Dave got interested in science writing in the late 1950s, after being given a book called The Nature of the Universe, by astrophysicist Fred Hoyle. He was hooked after he met a local astronomer and asked what he did for a living. “He said he studied stars that are born in the Orion Nebula. I thought, ‘My God, what an epiphany. Imagine stars being born — a pregnant nebula.’ I wrote a whole story about that. I didn’t use the word pregnancy either. But that was the start of everything,” Dave recalled.

It was good timing, with the space race underway after the Soviet Union launched Sputnik 1, the first artificial Earth satellite, on October 4, 1957. He had to start science writing from scratch, with the most basic “how” and “why” reporter’s questions: How do you launch a small metal sphere into orbit around the Earth, and why doesn’t it just fall from the sky? Basic, even humble, questions equal great science writing for the general public.

The universe is what intrigued Dave to the very end. I once asked him what he wished he could cover as a reporter in the years ahead. The quick answer was: “Distant space and all that implies — looking at exoplanets and implications for the future of life itself.” Closer to home, Dave said he would also want to write about “the newest approaches to human disease and public health.”

Dave was the ultimate mentor. Over the decades, I repeatedly saw him talking to young reporters or speaking to science journalism students. Dave spawned many science writers, as well as mentors of future science writers. Early in my career, he urged me to sponsor an American Association for the Advancement of Science mass media intern, the son of a Chronicle friend, for a summer at the Washington Star. I barely knew what I was doing, but yes, Dave prevailed — the intern was Richard Harris, who went on to a distinguished science journalism career at NPR.

Dave also did service to science writing as president of the National Association of Science Writers (1970–1971) and, later, of the Council for the Advancement of Science Writing, or CASW (1976–1980). He was always trying to improve science journalism, including making CASW-sponsored “home” visits to local newspapers, where he talked to reporters, editors and publishers about why covering science was important.

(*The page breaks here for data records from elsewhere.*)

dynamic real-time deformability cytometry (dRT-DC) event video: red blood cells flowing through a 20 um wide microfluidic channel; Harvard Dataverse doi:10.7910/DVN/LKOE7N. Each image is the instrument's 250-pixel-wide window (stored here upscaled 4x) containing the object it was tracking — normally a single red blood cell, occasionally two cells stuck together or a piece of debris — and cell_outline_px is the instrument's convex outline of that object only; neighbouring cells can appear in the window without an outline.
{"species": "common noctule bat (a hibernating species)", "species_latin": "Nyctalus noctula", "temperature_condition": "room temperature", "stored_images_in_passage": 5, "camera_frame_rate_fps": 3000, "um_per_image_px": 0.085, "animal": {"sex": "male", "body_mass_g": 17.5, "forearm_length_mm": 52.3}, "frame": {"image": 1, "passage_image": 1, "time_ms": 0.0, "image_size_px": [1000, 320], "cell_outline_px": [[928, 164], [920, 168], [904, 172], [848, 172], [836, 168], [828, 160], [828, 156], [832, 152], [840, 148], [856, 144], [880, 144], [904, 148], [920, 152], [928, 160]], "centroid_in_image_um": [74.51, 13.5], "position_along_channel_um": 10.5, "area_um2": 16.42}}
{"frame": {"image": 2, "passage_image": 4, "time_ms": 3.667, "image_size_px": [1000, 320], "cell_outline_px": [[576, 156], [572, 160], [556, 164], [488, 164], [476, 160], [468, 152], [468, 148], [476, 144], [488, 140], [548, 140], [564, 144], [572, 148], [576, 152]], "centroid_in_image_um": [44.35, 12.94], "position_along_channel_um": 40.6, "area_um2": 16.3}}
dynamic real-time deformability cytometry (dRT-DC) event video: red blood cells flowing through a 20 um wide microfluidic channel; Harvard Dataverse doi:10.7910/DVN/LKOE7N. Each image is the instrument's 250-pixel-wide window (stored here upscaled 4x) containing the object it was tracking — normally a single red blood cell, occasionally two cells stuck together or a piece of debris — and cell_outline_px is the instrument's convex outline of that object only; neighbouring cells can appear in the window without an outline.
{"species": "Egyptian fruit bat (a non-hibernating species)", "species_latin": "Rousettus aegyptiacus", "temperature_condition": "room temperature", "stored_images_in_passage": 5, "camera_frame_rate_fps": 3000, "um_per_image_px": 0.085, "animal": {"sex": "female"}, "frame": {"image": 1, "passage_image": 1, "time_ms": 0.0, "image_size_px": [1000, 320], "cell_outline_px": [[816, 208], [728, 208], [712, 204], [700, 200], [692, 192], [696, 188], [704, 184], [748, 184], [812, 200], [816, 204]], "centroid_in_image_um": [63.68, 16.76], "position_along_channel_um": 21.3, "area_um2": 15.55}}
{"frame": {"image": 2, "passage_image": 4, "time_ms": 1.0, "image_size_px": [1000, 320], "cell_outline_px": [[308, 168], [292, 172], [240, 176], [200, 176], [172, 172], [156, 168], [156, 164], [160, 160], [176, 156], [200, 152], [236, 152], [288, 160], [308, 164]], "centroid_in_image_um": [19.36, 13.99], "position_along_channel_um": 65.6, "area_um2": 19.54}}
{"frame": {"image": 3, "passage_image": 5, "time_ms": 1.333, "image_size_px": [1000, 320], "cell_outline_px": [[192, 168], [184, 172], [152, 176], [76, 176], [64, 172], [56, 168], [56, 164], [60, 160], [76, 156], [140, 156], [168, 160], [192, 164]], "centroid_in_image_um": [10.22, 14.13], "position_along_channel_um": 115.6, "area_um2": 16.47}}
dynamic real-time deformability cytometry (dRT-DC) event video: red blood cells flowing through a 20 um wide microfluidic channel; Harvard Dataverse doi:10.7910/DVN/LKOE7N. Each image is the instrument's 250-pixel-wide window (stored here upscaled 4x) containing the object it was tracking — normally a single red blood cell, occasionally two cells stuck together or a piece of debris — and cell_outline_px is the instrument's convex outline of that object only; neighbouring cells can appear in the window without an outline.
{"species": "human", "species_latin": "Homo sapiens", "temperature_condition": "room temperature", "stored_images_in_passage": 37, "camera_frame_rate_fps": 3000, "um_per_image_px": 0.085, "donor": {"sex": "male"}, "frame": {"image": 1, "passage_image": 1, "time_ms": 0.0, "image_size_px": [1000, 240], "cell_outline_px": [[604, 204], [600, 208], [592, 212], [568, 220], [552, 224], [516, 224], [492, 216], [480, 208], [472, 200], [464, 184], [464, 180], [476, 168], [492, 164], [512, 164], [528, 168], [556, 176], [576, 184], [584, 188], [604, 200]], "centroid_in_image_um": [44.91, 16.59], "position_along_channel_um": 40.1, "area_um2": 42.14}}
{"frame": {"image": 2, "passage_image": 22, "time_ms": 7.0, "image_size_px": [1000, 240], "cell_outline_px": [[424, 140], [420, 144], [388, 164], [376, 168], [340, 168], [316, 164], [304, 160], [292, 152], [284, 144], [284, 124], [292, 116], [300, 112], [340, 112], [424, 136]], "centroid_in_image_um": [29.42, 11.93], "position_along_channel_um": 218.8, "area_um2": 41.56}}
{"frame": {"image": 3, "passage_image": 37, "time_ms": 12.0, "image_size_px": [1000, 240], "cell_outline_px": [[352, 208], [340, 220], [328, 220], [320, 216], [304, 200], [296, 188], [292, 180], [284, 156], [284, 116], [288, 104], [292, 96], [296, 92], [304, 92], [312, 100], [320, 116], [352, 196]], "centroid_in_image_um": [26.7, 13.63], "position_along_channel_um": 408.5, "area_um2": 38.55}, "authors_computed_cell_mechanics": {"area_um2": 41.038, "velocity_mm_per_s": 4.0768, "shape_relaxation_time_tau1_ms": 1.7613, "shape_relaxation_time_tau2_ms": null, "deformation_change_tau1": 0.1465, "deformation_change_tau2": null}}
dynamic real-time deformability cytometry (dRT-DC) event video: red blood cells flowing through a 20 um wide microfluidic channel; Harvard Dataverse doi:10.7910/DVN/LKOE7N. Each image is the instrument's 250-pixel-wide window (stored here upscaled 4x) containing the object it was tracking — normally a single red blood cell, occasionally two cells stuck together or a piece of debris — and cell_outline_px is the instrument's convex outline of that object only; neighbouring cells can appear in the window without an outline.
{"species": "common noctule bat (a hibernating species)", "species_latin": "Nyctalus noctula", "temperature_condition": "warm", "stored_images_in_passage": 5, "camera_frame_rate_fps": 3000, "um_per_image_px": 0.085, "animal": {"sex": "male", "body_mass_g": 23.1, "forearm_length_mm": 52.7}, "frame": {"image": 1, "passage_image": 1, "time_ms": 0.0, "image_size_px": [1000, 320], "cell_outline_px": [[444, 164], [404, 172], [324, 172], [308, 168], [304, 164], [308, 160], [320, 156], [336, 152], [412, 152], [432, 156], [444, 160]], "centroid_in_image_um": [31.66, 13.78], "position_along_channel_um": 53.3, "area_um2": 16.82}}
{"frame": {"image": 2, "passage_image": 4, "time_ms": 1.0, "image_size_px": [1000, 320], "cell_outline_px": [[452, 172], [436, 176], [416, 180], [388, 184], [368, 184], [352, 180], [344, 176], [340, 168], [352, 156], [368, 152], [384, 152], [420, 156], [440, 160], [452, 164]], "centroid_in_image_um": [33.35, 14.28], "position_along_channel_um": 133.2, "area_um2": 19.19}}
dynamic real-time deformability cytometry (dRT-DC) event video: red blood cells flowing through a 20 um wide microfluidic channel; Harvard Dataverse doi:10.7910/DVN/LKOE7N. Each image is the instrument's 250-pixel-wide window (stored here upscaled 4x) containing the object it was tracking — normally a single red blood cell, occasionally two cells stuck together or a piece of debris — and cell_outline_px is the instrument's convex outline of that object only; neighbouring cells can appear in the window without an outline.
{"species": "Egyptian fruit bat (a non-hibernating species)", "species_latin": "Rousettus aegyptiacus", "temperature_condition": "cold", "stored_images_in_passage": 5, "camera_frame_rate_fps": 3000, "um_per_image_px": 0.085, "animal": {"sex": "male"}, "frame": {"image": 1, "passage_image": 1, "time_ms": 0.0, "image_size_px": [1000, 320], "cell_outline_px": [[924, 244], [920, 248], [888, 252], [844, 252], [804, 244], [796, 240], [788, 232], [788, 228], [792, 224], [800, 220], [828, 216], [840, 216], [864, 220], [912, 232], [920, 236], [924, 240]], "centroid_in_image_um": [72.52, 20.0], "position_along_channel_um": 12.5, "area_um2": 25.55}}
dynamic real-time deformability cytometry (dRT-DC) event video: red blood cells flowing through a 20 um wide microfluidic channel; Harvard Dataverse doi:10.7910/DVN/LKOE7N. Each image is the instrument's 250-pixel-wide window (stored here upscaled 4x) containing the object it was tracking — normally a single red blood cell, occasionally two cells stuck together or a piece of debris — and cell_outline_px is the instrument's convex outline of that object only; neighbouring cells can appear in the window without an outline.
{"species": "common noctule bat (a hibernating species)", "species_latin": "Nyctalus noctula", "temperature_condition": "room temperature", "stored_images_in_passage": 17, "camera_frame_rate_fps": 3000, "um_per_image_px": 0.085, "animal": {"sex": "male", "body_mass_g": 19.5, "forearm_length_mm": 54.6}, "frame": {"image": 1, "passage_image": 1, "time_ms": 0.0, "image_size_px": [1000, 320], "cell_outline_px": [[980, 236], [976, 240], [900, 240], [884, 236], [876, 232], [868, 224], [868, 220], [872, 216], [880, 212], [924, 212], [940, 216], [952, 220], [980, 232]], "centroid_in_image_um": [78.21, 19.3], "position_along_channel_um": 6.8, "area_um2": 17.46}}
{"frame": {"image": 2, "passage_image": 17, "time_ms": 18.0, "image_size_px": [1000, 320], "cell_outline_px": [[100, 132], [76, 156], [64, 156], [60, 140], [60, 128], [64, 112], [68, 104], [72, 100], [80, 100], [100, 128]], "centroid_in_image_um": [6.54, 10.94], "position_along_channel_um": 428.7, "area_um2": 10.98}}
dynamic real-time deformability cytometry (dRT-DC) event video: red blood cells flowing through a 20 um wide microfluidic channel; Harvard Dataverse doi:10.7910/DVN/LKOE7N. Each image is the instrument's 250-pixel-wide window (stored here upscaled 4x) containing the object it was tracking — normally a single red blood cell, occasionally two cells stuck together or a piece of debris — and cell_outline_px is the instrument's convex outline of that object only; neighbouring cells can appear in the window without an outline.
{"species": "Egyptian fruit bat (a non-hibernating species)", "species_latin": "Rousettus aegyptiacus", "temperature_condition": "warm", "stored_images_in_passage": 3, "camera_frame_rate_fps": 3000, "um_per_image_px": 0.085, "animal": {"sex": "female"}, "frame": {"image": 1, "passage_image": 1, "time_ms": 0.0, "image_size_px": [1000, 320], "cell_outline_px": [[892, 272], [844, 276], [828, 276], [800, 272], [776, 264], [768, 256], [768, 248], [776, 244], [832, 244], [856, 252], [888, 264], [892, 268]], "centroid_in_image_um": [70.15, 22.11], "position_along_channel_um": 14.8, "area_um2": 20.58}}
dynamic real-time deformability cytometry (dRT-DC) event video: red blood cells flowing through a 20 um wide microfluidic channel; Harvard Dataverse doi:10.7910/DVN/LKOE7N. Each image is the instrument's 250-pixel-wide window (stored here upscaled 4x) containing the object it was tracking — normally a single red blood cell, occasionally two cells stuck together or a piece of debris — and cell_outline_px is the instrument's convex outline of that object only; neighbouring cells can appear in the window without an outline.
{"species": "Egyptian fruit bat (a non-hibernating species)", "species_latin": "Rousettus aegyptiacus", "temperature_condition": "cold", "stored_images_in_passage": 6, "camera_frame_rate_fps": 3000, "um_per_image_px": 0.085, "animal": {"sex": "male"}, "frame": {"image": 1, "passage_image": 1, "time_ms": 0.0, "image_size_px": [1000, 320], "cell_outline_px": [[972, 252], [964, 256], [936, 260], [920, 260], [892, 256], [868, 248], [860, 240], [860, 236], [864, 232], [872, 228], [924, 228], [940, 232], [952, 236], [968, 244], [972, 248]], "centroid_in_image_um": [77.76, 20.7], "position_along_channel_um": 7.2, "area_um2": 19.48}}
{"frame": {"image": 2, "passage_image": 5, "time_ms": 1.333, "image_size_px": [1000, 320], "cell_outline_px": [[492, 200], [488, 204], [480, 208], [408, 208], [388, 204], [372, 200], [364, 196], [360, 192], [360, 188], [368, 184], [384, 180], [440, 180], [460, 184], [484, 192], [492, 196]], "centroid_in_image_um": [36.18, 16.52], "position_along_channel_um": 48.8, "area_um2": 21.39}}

In 2017, U.S. science writers created the David Perlman Travel Fellowships in his honor, making more than $40,000 in personal donations to support international colleagues coming to the World Conference of Science Journalists in San Francisco.

Dave defied the odds until the end. He had a blood cancer called myelodysplastic syndrome (MDS), and went into hospice care last fall after deciding to discontinue blood transfusion treatments. His doctor expected he would die in a matter of weeks. Instead he lived for another eight months.

About now, I can hear Dave’s voice in my ear saying, “Enough already.” Despite the many accolades he received, Dave had limited tolerance for personal praise. There has never been a newspaper science reporter as in love with his craft — or as good at it — as Dave Perlman. I’m among the many who owe him a tremendous debt of gratitude and will miss him greatly. When we last talked, he urged me to come visit on my next trip to the West Coast and ended with a cheerful "goodbye kiddo."

Goodbye to you too, kiddo. It's been swell.